Il faut faire confiance aux magistrats, pour défendre les intérêts de la magistrature. Voir l’article d’hier d’Isabelle Debergue :

http://www.geocities.com/petite_citoyenne/article040307.html

Justice : brève autopsie d’une réforme qui n’a jamais existé (I)

Alors que la campagne présidentielle reste toujours très silencieuse sur la réforme de la Justice, le Conseil Constitutionnel vient de censurer, par une décision du 1er mars, quatre articles (14, 21, 24 et 34) de la loi organique sur le recrutement, la formation et la responsabilité des magistrats. Pour le président de la Commission des lois de l’Assemblée Nationale, Philippe Houillon, il s’agit d’une « victoire du corporatisme ». André Vallini, président de la Commission d’enquête parlementaire sur Outreau, évoque une « réforme bâclée ». Mais le citoyen et le justiciable peuvent se poser une question plus basique : a-t-il jamais existé un quelconque projet de réforme de la Justice française ? Que faire pour que cette aspiration légitime puisse devenir réalité ?

(...)

Comme c’est la règle, la décision du 1er mars n’indique pas le nom du rapporteur, lequel, aux termes de l’article 19 de l’Ordonnance n°58-1067 du 7 novembre 1958, doit être un membre du Conseil Constitutionnel. Cependant, un article de septembre 2005 du responsable du service juridique de ce Conseil, Régis Fraisse, expose que : « Le secrétaire général et les trois membres du service juridique assistent au délibéré. Ils (...) peuvent, à la demande du président, répondre à toute question technique ou rappeler l’état de la jurisprudence sur un point particulier ». Une page du service juridique précise que : « Le service juridique est une équipe restreinte de trois fonctionnaires détachés au Conseil ou mis à sa disposition (un membre du corps des tribunaux administratifs et des cours administratives d’appel, un magistrat de l’ordre judiciaire et un administrateur des services de l’Assemblée nationale) chargée d’apporter une assistance technique aux membres du Conseil constitutionnel ». On trouve donc, notamment, deux juges parmi les trois assesseurs juridiques dont le rôle est essentiel dans l’élaboration des décisions du Conseil Constitutionnel.

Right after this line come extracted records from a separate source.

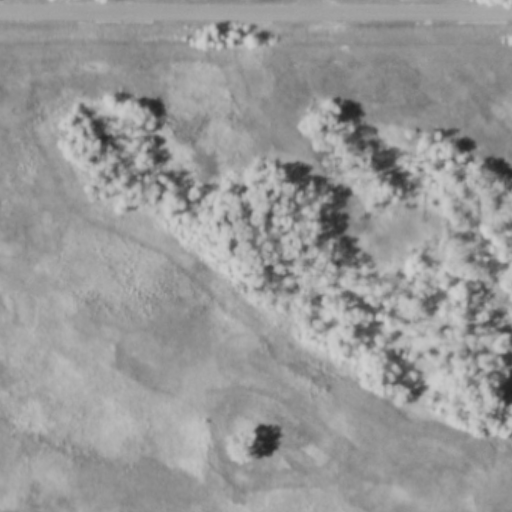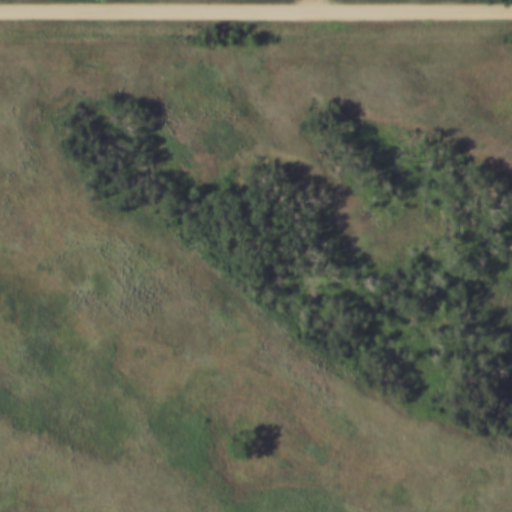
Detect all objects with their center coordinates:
road: (316, 3)
road: (256, 6)
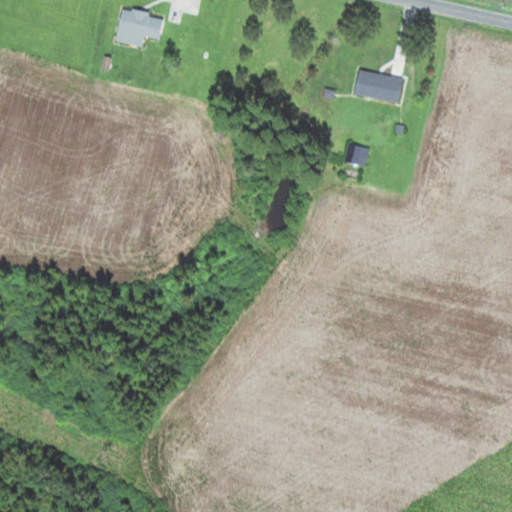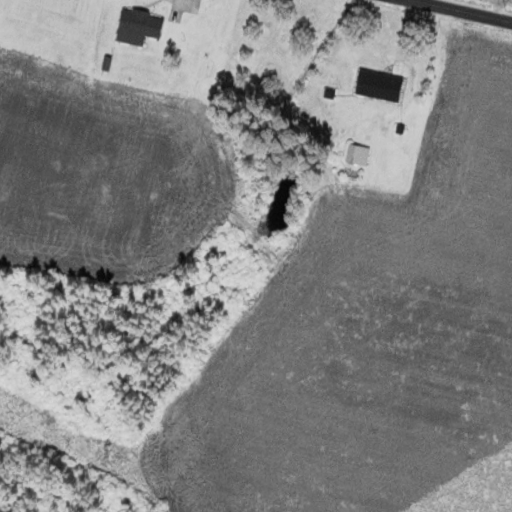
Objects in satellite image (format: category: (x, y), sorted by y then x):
road: (464, 10)
building: (138, 27)
building: (379, 86)
building: (357, 154)
power tower: (111, 454)
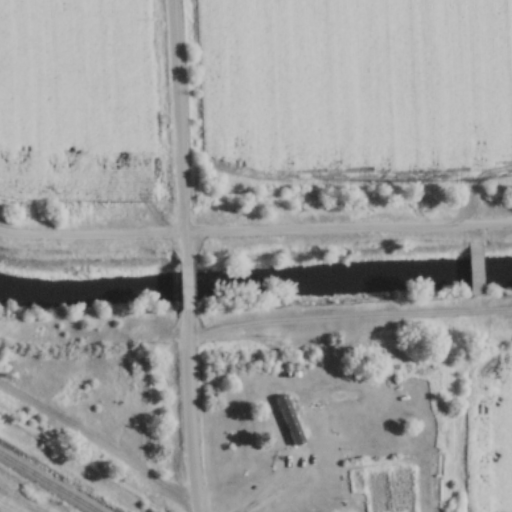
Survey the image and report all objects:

Mon article du 5 novembre rappelait également que les membres du Conseil d’Etat sont avant tout des juges, au statut régi par le Code de Justice administrative. A cette précision, il convient d’ajouter que le secrétaire général du Conseil Constitutionnel est un conseiller d’Etat en détachement. C’est le cas depuis 1959, sauf pour la période 1983-86 où ce poste fut occupé par un conseiller à la Cour de Cassation.